Ahmed Slouma, directeur général de l’Office national du tourisme tunisien (ONTT), préfère parler d’avenir. Une étude stratégique sur l’évolution du secteur jusqu’à 2010 est en cours de réalisation. Ses résultats seront rendus publics avant la fin du mois de juin. Mais les grandes orientations en sont déjà connues. En plus de l’amélioration de la qualité des offres qui a fait le succès de la destination – le balnéaire, le saharien, la plaisance, la thalassothérapie ou le thermalisme -, un intérêt particulier sera accordé à des produits porteurs comme la culture, l’écologie, l’incentive (tourisme d’entreprise), le shopping et le tourisme intérieur, en développement rapide grâce à l’élévation du niveau de vie des Tunisiens. Autre orientation : l’amélioration du standing des établissements afin d’attirer une clientèle haut de gamme. La part des unités de luxe (4 et 5 étoiles) s’élève aujourd’hui à 35,5 % du parc hôtelier, contre seulement 15 % il y a quinze ans. On peut toujours faire mieux…

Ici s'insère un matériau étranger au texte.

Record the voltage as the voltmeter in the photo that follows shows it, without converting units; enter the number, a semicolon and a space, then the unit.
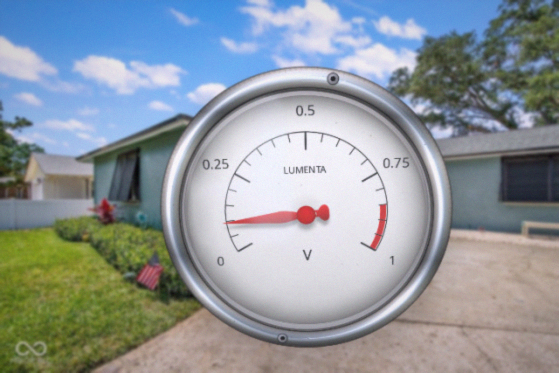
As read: 0.1; V
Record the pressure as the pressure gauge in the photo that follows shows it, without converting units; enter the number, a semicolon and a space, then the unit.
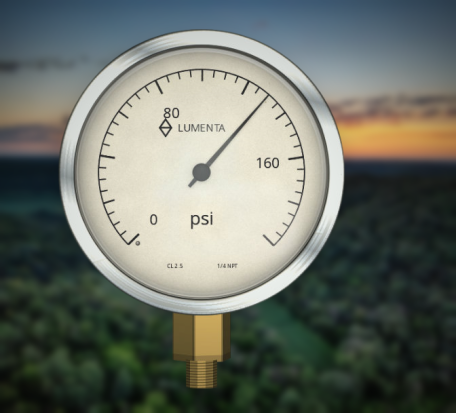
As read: 130; psi
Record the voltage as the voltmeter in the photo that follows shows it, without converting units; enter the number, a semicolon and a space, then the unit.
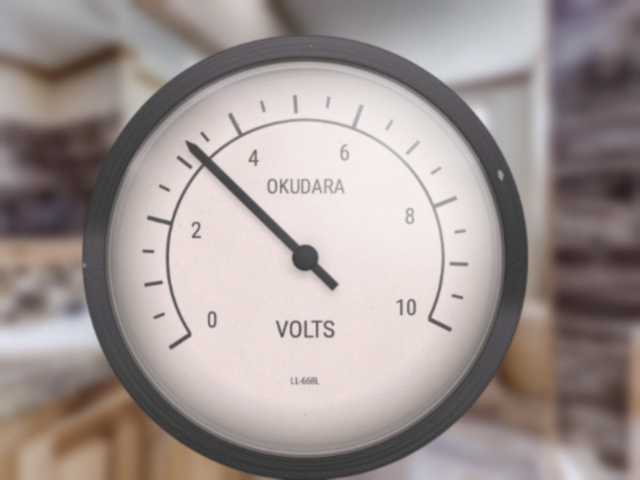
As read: 3.25; V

« Notre département encourage les projets novateurs, comme la construction de centres de loisirs et de parcs à thème », explique Ahmed Slouma. Par exemple : Dar Chéraïet, à Tozeur, un musée des traditions populaires offrant des spectacles son et lumière didactiques et spectaculaires ; Djerba Explore, qui regroupe, entre autres attractions, un musée ethnographique consacré à l’île des Lotos, un musée d’histoire de la Tunisie et… une ferme d’élevage de crocodiles ; Friguia, un parc animalier consacré aux espèces originaires du continent africain. On peut également citer Médina-Yasmine Hammamet, une médina regroupant plusieurs souks, hammams, caravansérails, cafés maures, bars et restaurants gastronomiques, ou encore le parc à thème Carthagoland, qui présente des attractions inspirées de l’histoire de la Tunisie. Ces projets sont encouragés, car ils aident à pallier le problème majeur du tourisme tunisien : le manque d’animation hors des hôtels.

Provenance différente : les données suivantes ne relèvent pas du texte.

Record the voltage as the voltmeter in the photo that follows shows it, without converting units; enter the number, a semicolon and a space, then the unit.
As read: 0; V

Dans les cinq prochaines années, la plus grosse partie des investissements sera destinée aux zones touristiques en cours d’aménagement, notamment Cap Gammarth, au nord de Tunis, Salloum, dans le prolongement de Yasmine-Hammamet, Bekalta, près de Monastir (littoral centre-est), où le Club Med a déjà ouvert une unité, Lella Mériem, à Zarzis (est), et Lella Hadria, à Djerba (sud-est). Sans oublier la zone de Sidi Founkhal, dans les îles Kerkennah, appelée à devenir un important pôle de tourisme écologique.